151 Monster treten in der ersten von mittlerweile Dutzenden von Editionen auf, die Nintendo für seinen Gameboy auf den Markt bringt. Anfangs unterschätzt der japanische Spieleriese die Nachfrage erheblich. Nur 200.000 Spiele werden in den Handel gebracht. 25 Jahre später schätzen Experten die Zahl der verkauften Monster-Games auf weit mehr als 200 Millionen.

Maskottchen Pikachu fliegt um die Welt

Zum omnipräsenten Merchandising-Idol der Pokémon-Welt wird Pikachu, ein niedliches, gelbes Wesen mit Kulleraugen und roten Wangen. Selbst Jets von Japans Fluglinie All Nippon Airways fliegen im knalligen Pikachu-Design durch die Welt.

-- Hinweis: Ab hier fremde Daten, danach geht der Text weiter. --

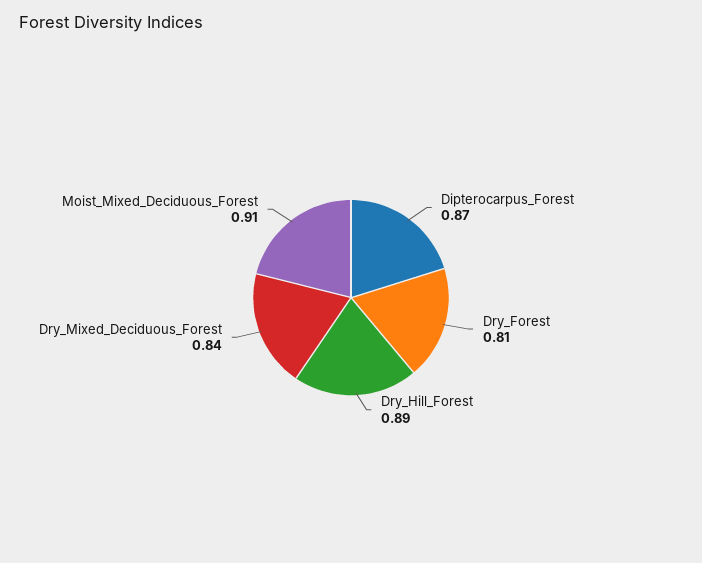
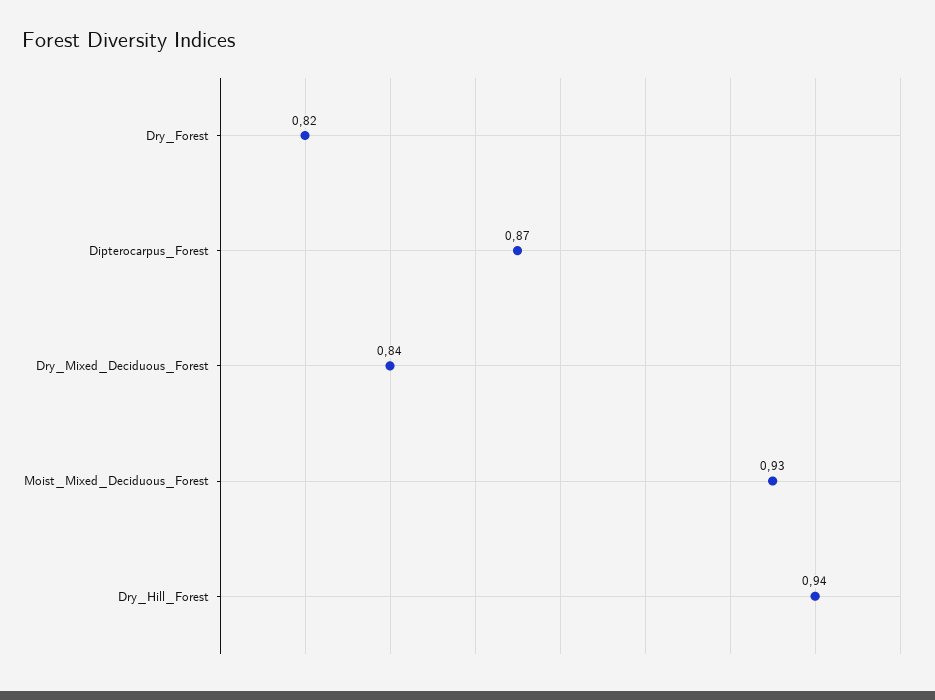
Dry_Forest: 0.81 -> 0.82
Dry_Hill_Forest: 0.89 -> 0.94
Moist_Mixed_Deciduous_Forest: 0.91 -> 0.93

Touristen fotografieren Pikachu-Parade in Yokohama, Japan

Touristen-Event: Pikachu-Parade in Yokohama

Im Spiel treten kleine und längst auch große Pokémon-Fans gegen konkurrierende Jäger und Sammler an. "Man muss erst ein paar Arena-Kämpfe bestreiten, um Orden zu erlangen. Hat man alle Orden einer Welt gesammelt, darf man sich dem Champion stellen", erklärt Spielejournalist Malte Küppers, selbst Pokémon-Fan von Anfang an.

Schulen warnen vor Tauschtricks

Die sich pandemisch verbreitende Spiel- und Sammellust wird von vielen Pädagogen und Pikachu-genervten Eltern allerdings kritisch beurteilt. Schulen erteilen Pokémon Hausverbot oder warnen Schüler in Durchsagen, sich bei Tauschgeschäften nicht austricksen zu lassen.

Elterliche Sorge vor Verdummung und Gewalt im Monsterkampf hält der Erziehungswissenschaftler Jürgen Oelkers von der Universität Zürich aber für unbegründet. Pokémon habe gerade deshalb weltweiten Erfolg, weil es Lernbedürfnisse befriedige und soziale Interaktion fördere. "Ich glaube, ich kann da Entwarnung geben", urteilt Oelkers: "Pokémon ist nicht schädlich, es macht einfach nur Spaß."